- [Material for the task]:
________

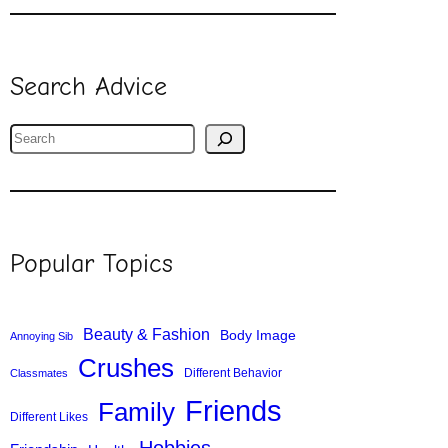
Search Advice
S
e
a
r
c
Popular Topics
h
Beauty & Fashion
Body Image
Annoying Sib
Crushes
Different Behavior
Classmates
Friends
Family
Different Likes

________

- [What the exercise asks]:
Copy out the text from the records above line for line, and leave the pictures out of your answer.

- [Solution below]:
Search Advice
S
e
a
r
c
Popular Topics
h
Beauty & Fashion
Body Image
Annoying Sib
Crushes
Different Behavior
Classmates
Friends
Family
Different Likes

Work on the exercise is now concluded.